Alors que le soleil se lève sur Bunia, une nouvelle lueur d’espoir perce à travers les nuages de la crise humanitaire. Jeudi 13 mars, un avion affrété par le Programme Alimentaire Mondial Congo a décollé pour une mission inédite. À son bord, des agents humanitaires dont le quotidien est une course contre la montre face à la détresse de millions de personnes. Ce premier vol international du PAM vers Entebbe, via Beni, n’est pas qu’une simple liaison aérienne. C’est une bouée de sauvetage pour des régions où la faim avance plus vite que l’aide.
Comment répondre efficacement à l’urgence quand les routes terrestres sont coupées par l’insécurité ? Cette question hante chaque acteur de l’aide dans l’Est du Congo. La liaison aérienne Bunia Entebbe inaugurée par le PAM, en collaboration avec le service aérien humanitaire des Nations Unies (UNHAS), apporte une réponse concrète. « Au moment où je vous parle, nous avons plus de dix millions de personnes en insécurité alimentaire », alerte Ollo Sib, coordonnateur de la zone Est du PAM en RDC. Son constat est sans appel : ces populations ne peuvent plus subvenir à leurs besoins de base sans assistance extérieure.
Le vol humanitaire PAM RDC représente bien plus qu’un gain de temps. Il incarne une stratégie redéfinie pour briser l’isolement. Les organisations sur le terrain pourront désormais acheminer du personnel spécialisé, des médicaments, des échantillons médicaux ou des pièces détachées d’équipements essentiels avec une célérité inégalée. Imaginez un nutritionniste qui peut se rendre de Kampala à Beni en quelques heures, plutôt qu’après des jours de voyage périlleux. L’impact sur la qualité de la prise en charge des enfants malnutris pourrait être décisif.
L’accès humanitaire Est Congo est un casse-tête permanent, miné par les conflits armés et l’état délabré des infrastructures. Ce nouveau pont aérien promet de réduire considérablement les coûts logistiques, souvent exorbitants. L’argent économisé sur le transport pourra être réinjecté dans l’aide directe : plus de sacs de farine, plus de kits d’hygiène, plus de semences pour les familles déplacées. Le PAM encourage d’ores et déjà tous ses partenaires à utiliser la plateforme de réservation de l’UNHAS pour planifier leurs déplacements, tout en les alertant sur les formalités administratives nécessaires pour ce vol international.
Mais derrière les considérations logistiques se cache une réalité humaine brutale. La crise alimentaire RDC Est n’est pas une statistique.
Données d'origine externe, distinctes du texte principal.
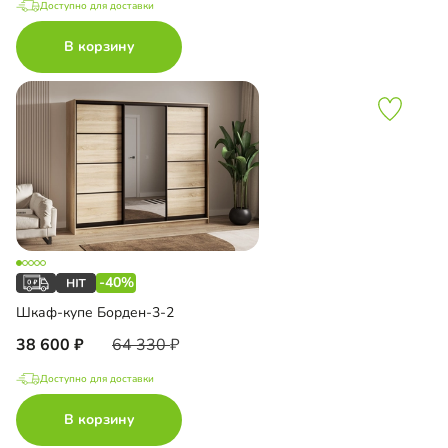
Доступно для доставки
В корзину
-40%
Шкаф-купе Борден-3-2
38 600
64 330
Доступно для доставки
В корзину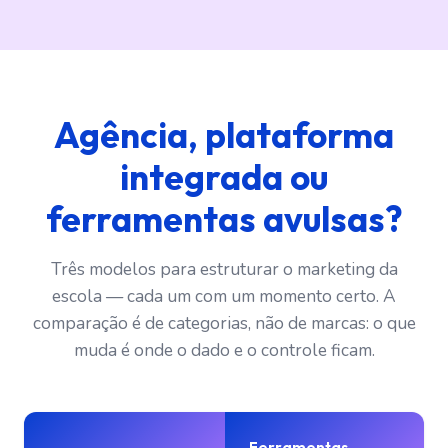
Agência, plataforma
integrada ou
ferramentas avulsas?
Três modelos para estruturar o marketing da
escola — cada um com um momento certo. A
comparação é de categorias, não de marcas: o que
muda é onde o dado e o controle ficam.
Ferramentas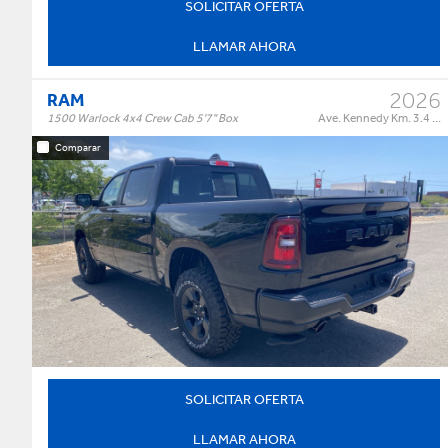
SOLICITAR OFERTA
LLAMAR AHORA
2026
RAM
1500 Warlock 4x4 Crew Cab 5'7" Box
Ave. Kennedy Km. 3.4 ...
Comparar
Warlock 4x4 Crew Cab 5'7" Box
Trim:
Automatic
Trans:
Black
Color:
†
$64,995
Precio:
OR BEST OFFER
SOLICITAR OFERTA
LLAMAR AHORA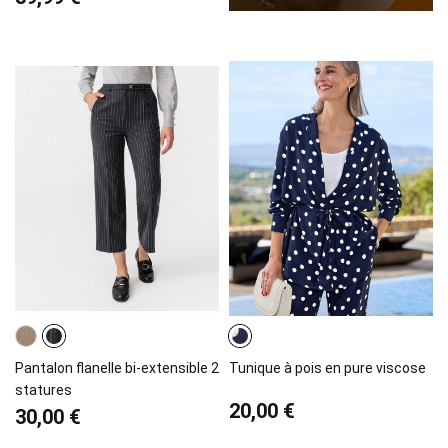
Pantalon flanelle bi-extensible 2
Tunique à pois en pure viscose
statures
20,00 €
30,00 €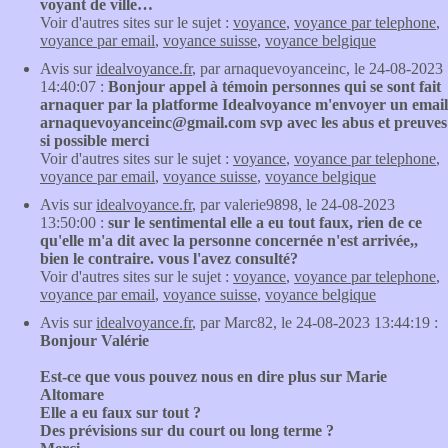
voyant de ville…
Voir d'autres sites sur le sujet :
voyance
,
voyance par telephone
,
voyance par email
,
voyance suisse
,
voyance belgique
Avis sur
idealvoyance.fr
, par arnaquevoyanceinc, le 24-08-2023
14:40:07 :
Bonjour appel à témoin personnes qui se sont fait
arnaquer par la platforme Idealvoyance m'envoyer un email
arnaquevoyanceinc@gmail.com svp avec les abus et preuves
si possible merci
Voir d'autres sites sur le sujet :
voyance
,
voyance par telephone
,
voyance par email
,
voyance suisse
,
voyance belgique
Avis sur
idealvoyance.fr
, par valerie9898, le 24-08-2023
13:50:00 :
sur le sentimental elle a eu tout faux, rien de ce
qu'elle m'a dit avec la personne concernée n'est arrivée,,
bien le contraire. vous l'avez consulté?
Voir d'autres sites sur le sujet :
voyance
,
voyance par telephone
,
voyance par email
,
voyance suisse
,
voyance belgique
Avis sur
idealvoyance.fr
, par Marc82, le 24-08-2023 13:44:19 :
Bonjour Valérie
Est-ce que vous pouvez nous en dire plus sur Marie
Altomare
Elle a eu faux sur tout ?
Des prévisions sur du court ou long terme ?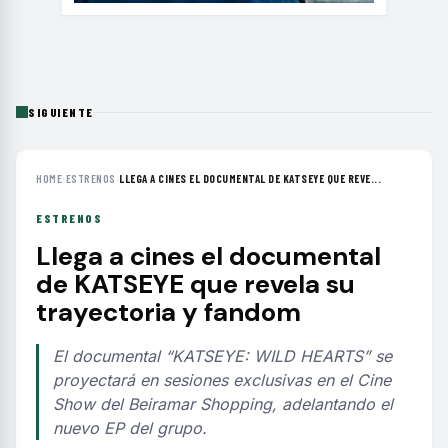
SIGUIENTE
HOME
›
ESTRENOS
›
LLEGA A CINES EL DOCUMENTAL DE KATSEYE QUE REVE...
ESTRENOS
Llega a cines el documental
de KATSEYE que revela su
trayectoria y fandom
El documental “KATSEYE: WILD HEARTS” se
proyectará en sesiones exclusivas en el Cine
Show del Beiramar Shopping, adelantando el
nuevo EP del grupo.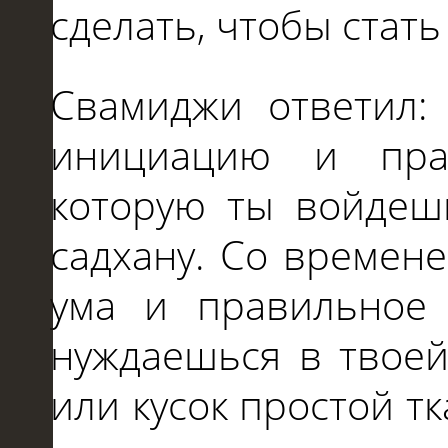
сделать, чтобы стат
Свамиджи ответил: 
инициацию и пра
которую ты войдеш
садхану. Со времене
ума и правильное
нуждаешься в твоей
или кусок простой т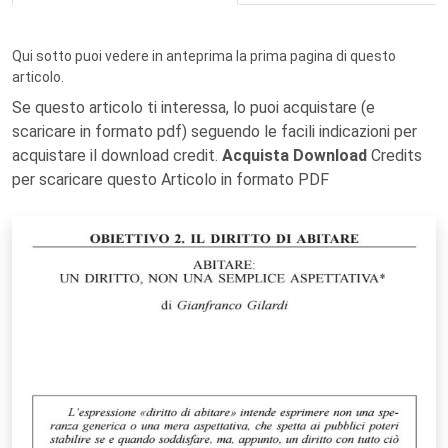
Qui sotto puoi vedere in anteprima la prima pagina di questo
articolo.
Se questo articolo ti interessa, lo puoi acquistare (e
scaricare in formato pdf) seguendo le facili indicazioni per
acquistare il download credit.
Acquista Download
Credits
per scaricare questo Articolo in formato PDF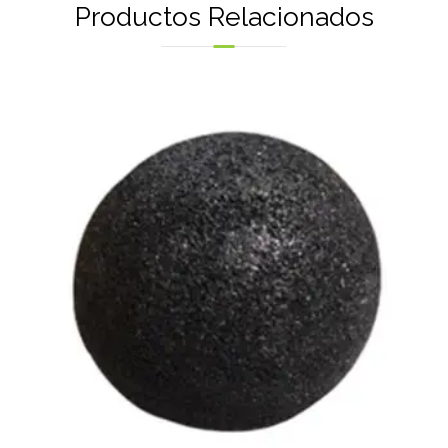
Productos Relacionados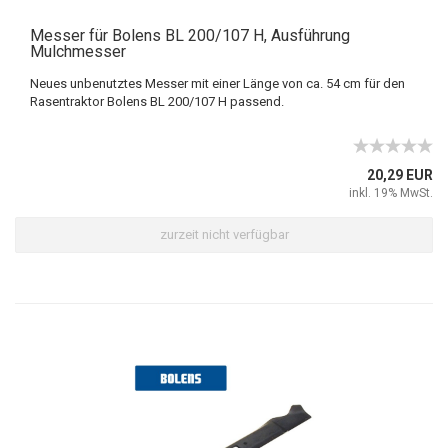
Messer für Bolens BL 200/107 H, Ausführung
Mulchmesser
Neues unbenutztes Messer mit einer Länge von ca. 54 cm für den
Rasentraktor Bolens BL 200/107 H passend.
20,29 EUR
inkl. 19% MwSt.
zurzeit nicht verfügbar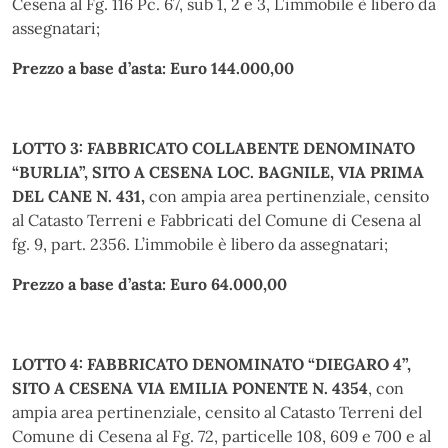
Cesena al Fg. 116 Pc. 67, sub 1, 2 e 3, L’immobile è libero da
assegnatari;
Prezzo a base d’asta: Euro 144.000,00
LOTTO 3: FABBRICATO COLLABENTE DENOMINATO
“BURLIA”, SITO A CESENA LOC. BAGNILE, VIA PRIMA
DEL CANE N. 431,
con ampia area pertinenziale, censito
al Catasto Terreni e Fabbricati del Comune di Cesena al
fg. 9, part. 2356. L’immobile è libero da assegnatari;
Prezzo a base d’asta: Euro 64.000,00
LOTTO 4: FABBRICATO DENOMINATO “DIEGARO 4”,
SITO A CESENA VIA EMILIA PONENTE N. 4354
, con
ampia area pertinenziale, censito al Catasto Terreni del
Comune di Cesena al Fg. 72, particelle 108, 609 e 700 e al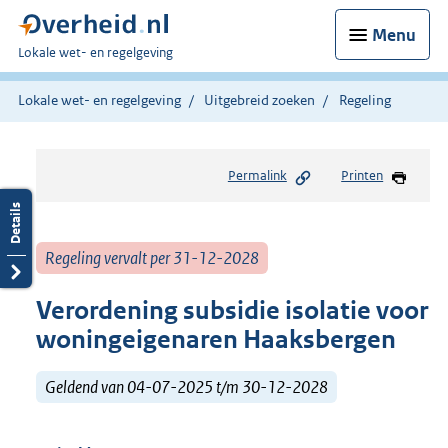
Menu
U
Lokale wet- en regelgeving
bent
hier:
Lokale wet- en regelgeving
Uitgebreid zoeken
Regeling
Permalink
Printen
Regeling vervalt per 31-12-2028
Verordening subsidie isolatie voor
woningeigenaren Haaksbergen
Geldend van 04-07-2025 t/m 30-12-2028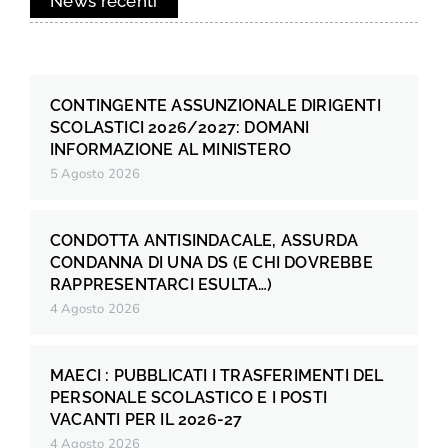
News recenti
CONTINGENTE ASSUNZIONALE DIRIGENTI
SCOLASTICI 2026/2027: DOMANI
INFORMAZIONE AL MINISTERO
5 Agosto 2026
CONDOTTA ANTISINDACALE, ASSURDA
CONDANNA DI UNA DS (E CHI DOVREBBE
RAPPRESENTARCI ESULTA…)
4 Agosto 2026
MAECI : PUBBLICATI I TRASFERIMENTI DEL
PERSONALE SCOLASTICO E I POSTI
VACANTI PER IL 2026-27
4 Agosto 2026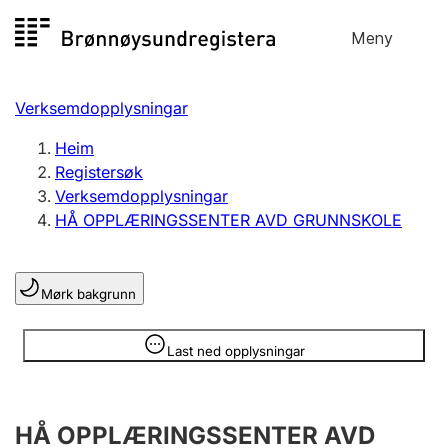
Hopp
Meny
Registersøk
til
Søk
Velg språk
innhald
Verksemdopplysningar
Aksjeselskap
Registrere, endre, slette
Heim
Registersøk
Verksemdopplysningar
Enkeltpersonføretak
HÅ OPPLÆRINGSSENTER AVD GRUNNSKOLE
Registrere, endre, slette
Mørk bakgrunn
Lag og foreining
Registrere, endre, slette
Opplysninger er skjult
Last ned opplysningar
Fleire organisasjonsformer
HÅ OPPLÆRINGSSENTER AVD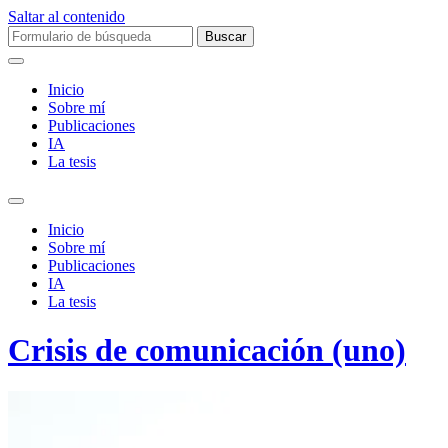
Saltar al contenido
Buscar:
Inicio
Sobre mí­
Publicaciones
IA
La tesis
Alternar
el
Inicio
campo
Sobre mí­
de
Publicaciones
búsqueda
IA
La tesis
Crisis de comunicación (uno)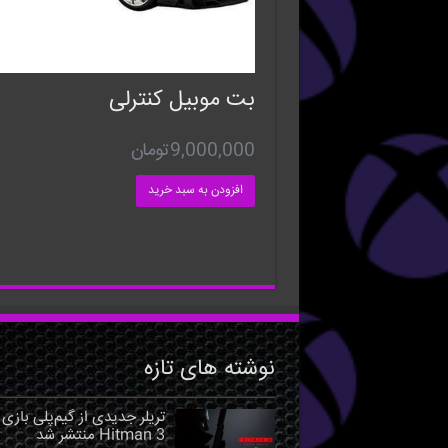
بت موبیل کنترلی
9,000,000
تومان
افزودن به سبد خرید
نوشته های تازه
تریلر جدیدی از گیم‌پلی بازی
Hitman 3 منتشر شد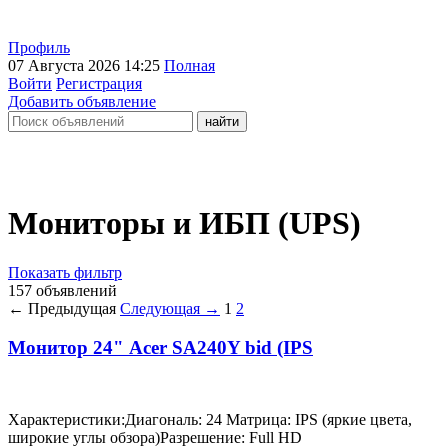
Профиль
07 Августа 2026 14:25
Полная
Войти
Регистрация
Добавить объявление
Мониторы и ИБП (UPS)
Показать фильтр
157 объявлений
← Предыдущая
Следующая →
1
2
Монитор 24" Acer SA240Y bid (IPS
Характеристики:Диагональ: 24 Матрица: IPS (яркие цвета,
широкие углы обзора)Разрешение: Full HD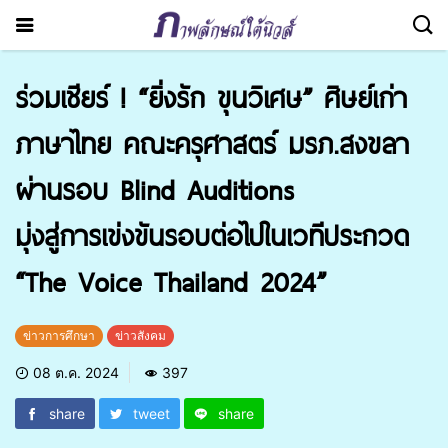
ร่วมเชียร์ ! “ยิ่งรัก ขุนวิเศษ” ศิษย์เก่า
ภาษาไทย คณะครุศาสตร์ มรภ.สงขลา
ผ่านรอบ Blind Auditions
มุ่งสู่การเข่งขันรอบต่อไปในเวทีประกวด
“The Voice Thailand 2024”
ข่าวการศึกษา
ข่าวสังคม
08 ต.ค. 2024
397
share
tweet
share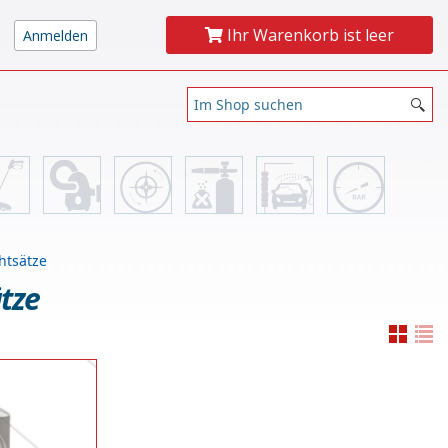
Ihr Warenkorb ist leer
htsätze
tze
C’est une mère à Mambasa qui doit choisir quel enfant nourrir aujourd’hui. C’est un vieillard à Komanda qui survit grâce à des racines. Le renforcement de la logistique doit se traduire par plus de convois atteignant les zones reculées, plus de centres de santé approvisionnés, plus de cantines scolaires fonctionnelles. Le succès de cette initiative se mesurera à l’aune d’un seul indicateur : le nombre de vies sauvées de la famine.
Cette innovation du Programme Alimentaire Mondial Congo ouvre-t-elle la voie à un changement d’échelle dans la réponse à la crise ? Elle démontre en tout cas une volonté de s’adapter aux contraintes extrêmes du terrain. Cependant, un avion, aussi régulier soit-il, ne peut à lui seul résorber une crise d’une telle ampleur. Il doit s’inscrire dans une approche globale, incluant la protection des civils, le soutien à l’agriculture locale et la recherche de solutions durables à l’insécurité. L’enjeu est de taille : empêcher qu’une génération entière ne soit sacrifiée sur l’autel de la violence et de la négligence.
Alors que l’appareil fait son premier aller-retour, les humanitaires gardent les pieds sur terre. Ce vol est un outil, précieux, mais un outil. Le véritable travail commence à l’atterrissage : transformer cette mobilité retrouvée en actions tangibles pour les communautés oubliées de l’Est congolais. L’espoir, aujourd’hui, a trouvé une piste d’envol. Reste à lui donner les moyens de se poser, durablement, dans le quotidien de ceux qui n’ont plus que lui pour survivre.